Un
peu vite rangés dans la catégorie des surdoués
intouchables à la suite de chroniques unilatéralement
dithyrambiques à propos de leur
" Beaches & Canyons" de 2002, les membres de Black
Dice auraient pu sombrer dans les abysses d'une renommée
usurpée et même pire, tomber prématurément
dans l'oubli. Mais ces gens de Brooklyn ne semblent pas vraiment
avoir intégré les paramètres du succès
qui leur tendaient les bras, toujours prompts à se réinventer
intelligemment comme en témoigne ce nouveau "Creature
Comforts", album exotique imaginé et conçu par
des fous internés dans un zoo imaginaire.
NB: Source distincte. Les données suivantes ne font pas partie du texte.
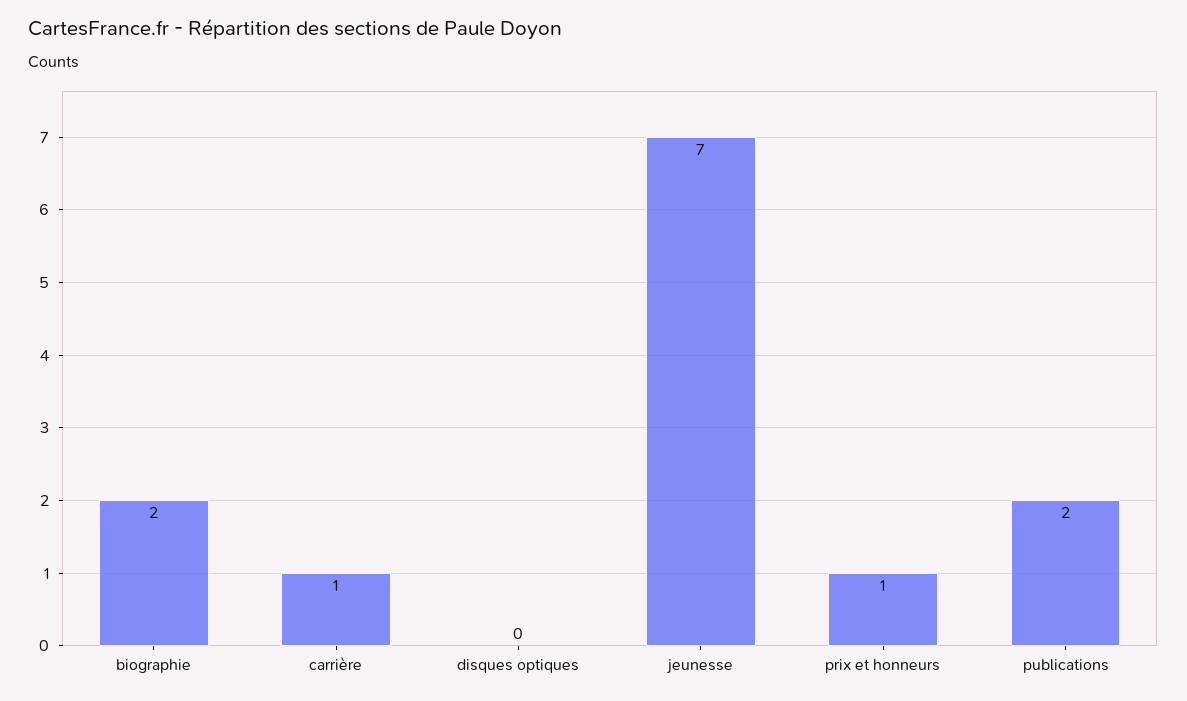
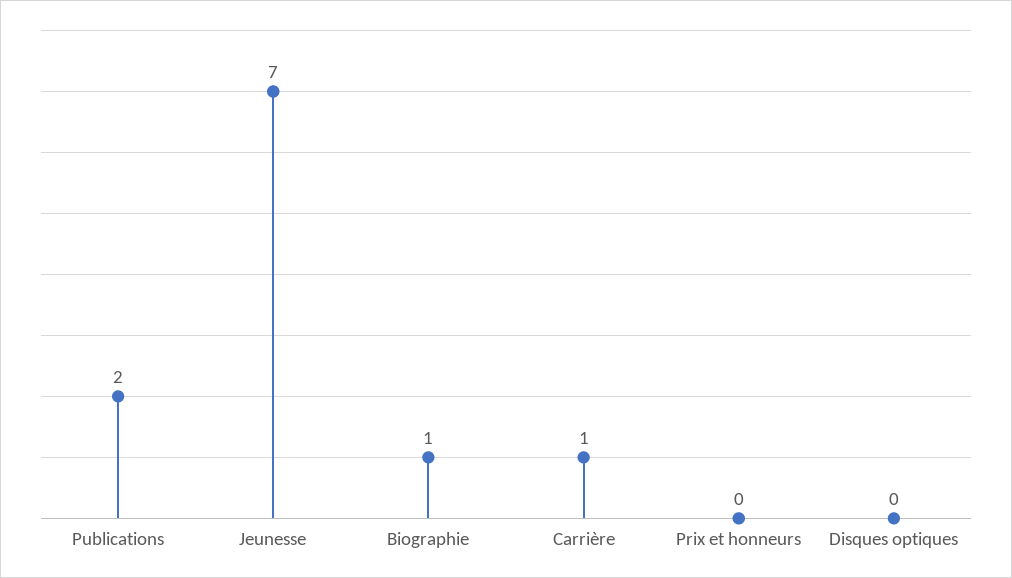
biographie: 2 -> 1
prix et honneurs: 1 -> 0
Si les compositions
du combo sont d'emblée moins chamanistes que jadis dans leurs
ascensions soniques c'est seulement parce qu'elles agissent sur
des espaces plus courts. D'ailleurs, leur caractère noisy
et tranchant n'en ressort jamais altéré, à
peine est-il déplacé dans un mantra à l'aspect
primitif fait de tangentes pop-indus. A l'instar de "Creature",
véritable acmé en forme de jungle analogique où
martèlements tribaux et traitements électroniques
sont des guet-apens pour insectes androïdes et autres éléments
liquides étrangers, ou même de "Skeleton",
mirifique épicentre qui exsude drones spécieux, churs
entamés et lignes de guitares au second plan révélant
une musique hawaïenne du point de vue des cieux. Quant à
"Night Flight", morceau de clôture où l'auditeur
se trouve cerné par des volatiles prédateurs, il réintroduit
un arsenal de sons furieux et explosifs. En abandonnant un peu de
ses ascendances rock, voilà une formation qui apprivoise
délicieusement le bruit, et livre ainsi un des disques les
plus originaux de l'année.
(Frédéric Foreau)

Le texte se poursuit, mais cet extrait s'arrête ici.